Selected passage
A 4.2-million-year-old humanoid fossil found in Ethiopia is helping scientists create a more coherent evolutionary chain at the very beginning of human development. The fossil comes from one of eight early human species found in the same area of Ethiopia, providing anthropologists with a clearer sequence from the smaller-toothed Ardipithecus species to the larger-toothed Australopithecus variations.

A meteorite known as “Valley of the Sky” was sold at a New York auction for $93,000 to a private art collector in the US. The meteorite, a dimpled and misshapen 355-pound (161 kg) hunk of iron believed to have originated in the asteroid belt, was discovered in a crater field in Argentina. It was the most expensive item sold at a special auction of “rare space sculptures,” which included small pieces of the moon and other meteorites, including a slice taken from the 15.5 ton (about 14 kg) Willamette meteorite found in Oregon.

China has pledged to protect the highly endangered white dolphin in a new sanctuary. Only 2,000 of the species still exist, and they are under threat from polluting factories, paper mills and chemical plants that have contaminated much of their living space—the Pearl River estuary in Southern China. The new reserve spans about 178 square miles (461 km) large, and its construction will begin by the end of this year.

Stop Stealing Our Scientists!

In more bad news for American science, two prominent California medical researchers have agreed to move to Singapore, part of a slow trickle of scientific talent to the tiny city-state. In recent years, Singapore has begun recruiting top scientists from the US and Europe with the promise of high tech facilities, generous budgets and the freedom to pursue their own interests, especially in fields such as stem cell research. Japan and South Korea have also tried to lure talent to their research programs, but not on the scale at which the government of Singapore has been operating. The country has already spent $4 billion on biotech and plans to spend twice that amount through 2010.

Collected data
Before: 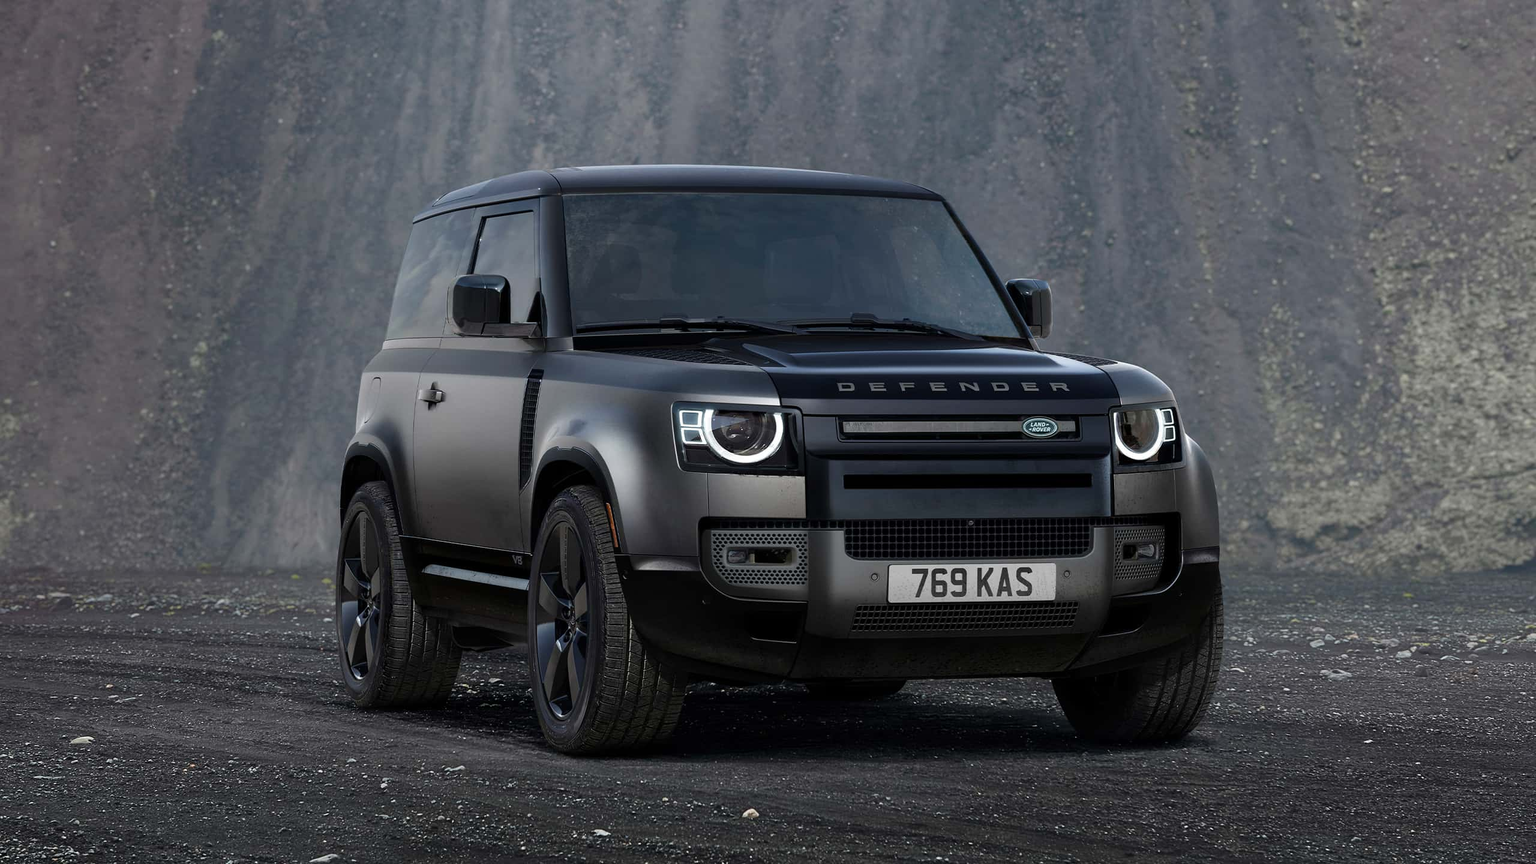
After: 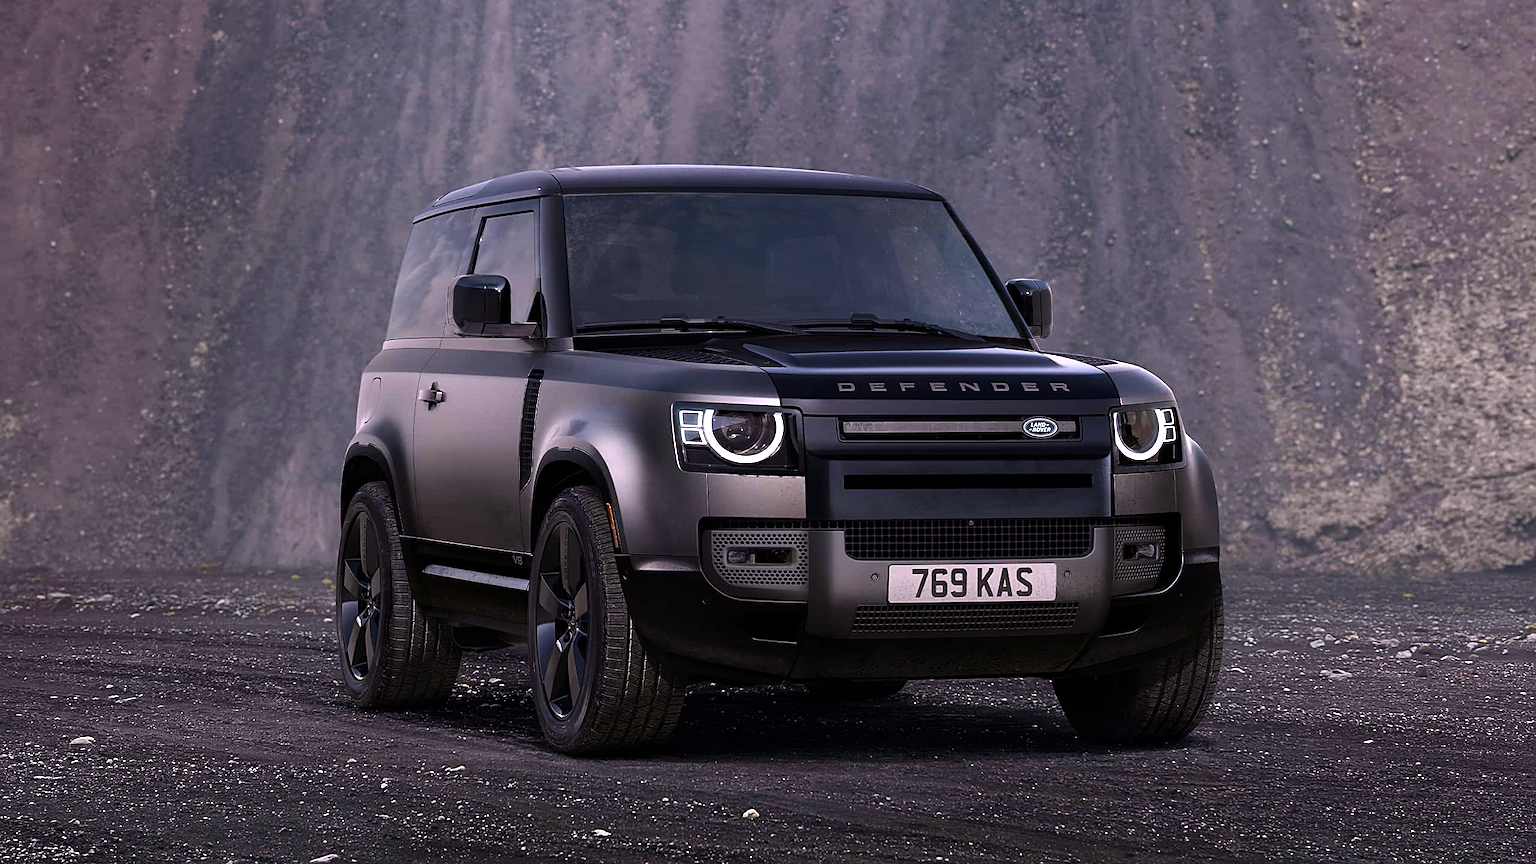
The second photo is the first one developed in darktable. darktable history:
sharpen: on, module defaults
color calibration: output R [1.063, -0.012, -0.003, 0], output B [-0.079, 0.047, 1, 0], illuminant as shot in camera, x 0.358, y 0.373, temperature 4628.91 K
color balance rgb: perceptual saturation grading › global saturation 19.431%, perceptual brilliance grading › highlights 12.783%, perceptual brilliance grading › mid-tones 7.951%, perceptual brilliance grading › shadows -17.529%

Questions to answer
- 1) Answer these questions using the science news briefs:
(a) How old is the humanoid fossil found in Ethiopia?
(b) Where was the meteorite called "Valley of the Sky" discovered?
(c) How much has Singapore already spent on biotech?
- 2) List every country named in the science news briefs.
- 3) Write the next part of the science news briefs, starting after the final sentence about Singapore's biotech spending.

Task-by-task answers
- 1)
(a) It is 4.2 million years old.
(b) It was discovered in a crater field in Argentina.
(c) Singapore has spent $4 billion.

- 2) Ethiopia, the US, Argentina, China, Singapore, Japan, South Korea

- 3)
The number of sufferers of the “World Trade Center cough,” a respiratory condition caused by inhaling toxic chemicals released into the air when the twin towers fell on September 11th, 2001, has risen to at least 15,000, the BBC reports. Angry about reassurances from the EPA that the air was safe to breathe in the days after 9/11, some of these victims are now pursuing a class-action lawsuit. The EPA reported this week that chemical pollution dropped 4% between 2003 and 2004, but environmentalists pointed out that toxic chemicals in the US waterways have actually risen by 10% over that time.

Scientists report that pharmaceutical companies are expanding the definitions of disease in order to sell more drugs to non-critical patients. Normal conditions such as menopause, sexual dysfunction and irritable bowel syndrome are, their article says, being inflated into diseases by pharmaceutical companies looking to turn a buck. The pharmaceutical companies deny allegations of what the scientists call “disease-mongering.” (Read more about this here.)

Jared Diamond Goes for Number 3

The shortlist for the 2006 Aventis Prize for Science Books was announced Wednesday. The group of finalists is headlined, unsurprisingly, by Jared Diamond‘s third shortlisted book—and potential third winner—Collapse: How Societies Choose to Fail or Survive. Other finalists are first time author Vivienne Parry‘s The Truth About Hormones, Parallel Worlds by Michio Kaku and David BodanisElectric Universe. The winning book will be announced on May 16, and its author will receive a cash prize of £10,000.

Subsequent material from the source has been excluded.